Being able to roll with changes and take what you know and apply it to a new situation not only requires flexibility, but is a component of creativity as well. And participating in creativity exercises is one way to strengthen these skills.
Neurobics is a word popularized by Lawrence Katz and Manning Rubin in their 2014 book, Keep your brain alive. Neurobics is a takeoff on aerobics, and refers to exercises for the brain. The authors describe Neurobics as helping you to maintain a continuing level of mental fitness, strength and flexibility as you age. The exercise is described in the book uses the five senses (vision, smell, touch, taste and hearing) in novel ways to increase the brain’s ability to form associations among the different pieces of information that you encounter.

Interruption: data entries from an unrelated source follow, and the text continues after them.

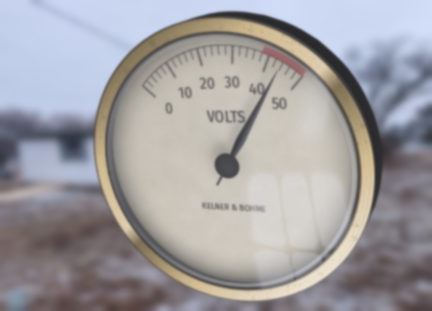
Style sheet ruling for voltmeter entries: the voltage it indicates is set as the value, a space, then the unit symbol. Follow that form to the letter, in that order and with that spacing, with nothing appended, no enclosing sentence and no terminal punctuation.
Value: 44 V
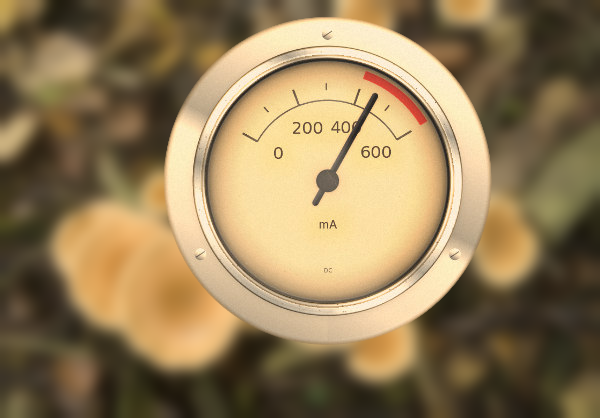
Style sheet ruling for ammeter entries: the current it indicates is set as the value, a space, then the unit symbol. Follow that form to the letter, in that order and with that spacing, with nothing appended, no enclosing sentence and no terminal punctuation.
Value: 450 mA
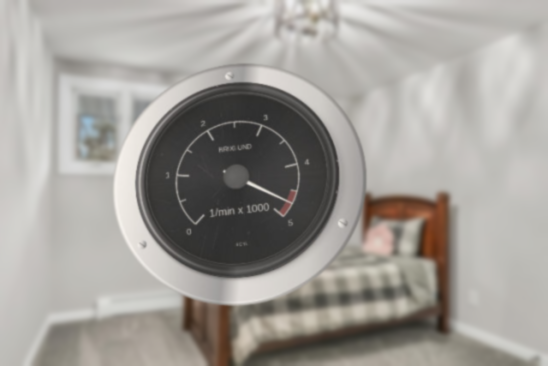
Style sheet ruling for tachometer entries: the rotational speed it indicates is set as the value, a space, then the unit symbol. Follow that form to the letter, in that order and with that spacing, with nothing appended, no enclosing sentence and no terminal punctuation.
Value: 4750 rpm
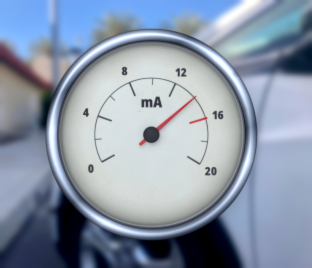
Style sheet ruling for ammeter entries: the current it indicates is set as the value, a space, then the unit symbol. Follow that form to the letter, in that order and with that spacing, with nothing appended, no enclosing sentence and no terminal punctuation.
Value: 14 mA
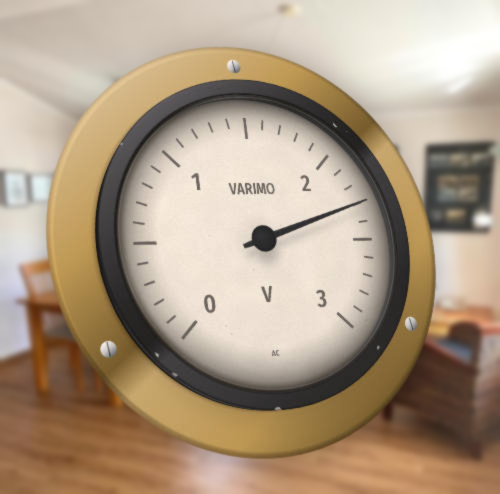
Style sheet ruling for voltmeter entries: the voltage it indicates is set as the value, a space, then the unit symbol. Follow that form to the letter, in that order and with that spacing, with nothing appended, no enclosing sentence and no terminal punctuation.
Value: 2.3 V
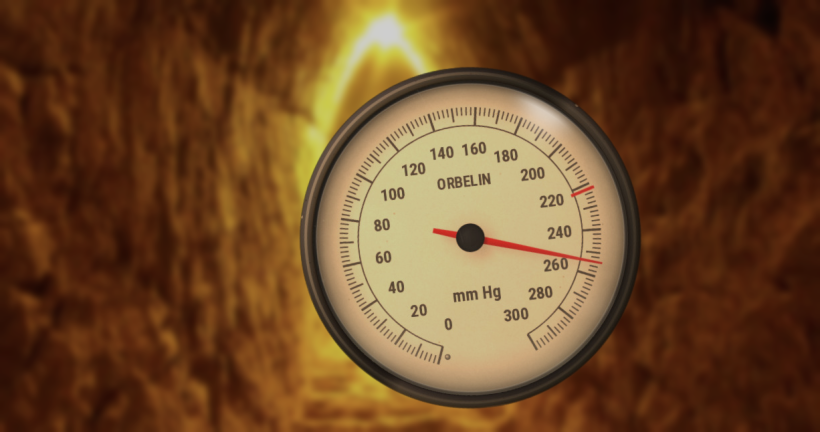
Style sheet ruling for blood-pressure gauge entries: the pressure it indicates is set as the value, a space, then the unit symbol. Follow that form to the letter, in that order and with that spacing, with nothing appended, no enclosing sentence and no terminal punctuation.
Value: 254 mmHg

An example would be to get dressed, brush your teeth and find your way around your home wearing ear plugs and a blindfold. By doing this you are stimulating rarely used pathways in the brain and increasing your range of mental flexibility, touch and flexibility.
As mentioned in previous blogs, what’s good for the brain is good for all the executive skills, including flexibility.
The brain itself was created to be flexible, and all you have to do is nurture this innate ability. To give you an example of how our brains can be rewired, in the year 2000, a study of London taxi drivers revealed that they had a much larger posterior hippocampus than men with a similar profile, but who did not drive for a living. That part of the hippocampus is responsible for a person’s navigational skills.
As far as our brain is concerned, it seems to hold true that if we don’t use it, we lose it. Another example appeared in the December 12, 2009 issue of the Toronto Star. It was an article on handwriting, which seems to have been replaced by the keyboard – at least by the younger generation. It concludes, based on research, that handwriting works the brain differently and builds distinct cognitive skills. It reinforces reading and spelling, develops motor memory as it becomes automatic, teaches students to focus, and may help them remember what they learn. So as keyboards replace handwriting, new neural pathways are created and new cognitive skills replace the old.
To maintain flexibility and continue exercising the brain, it is a good idea to get away from a task for a short period of time, and then return to it mentally refreshed. The brain thrives on variety. Also, don’t schedule too tightly, introduce change gradually, take other people’s agenda into account when making plans, recognize that you always have choices, and get in the habit of developing alternative plans.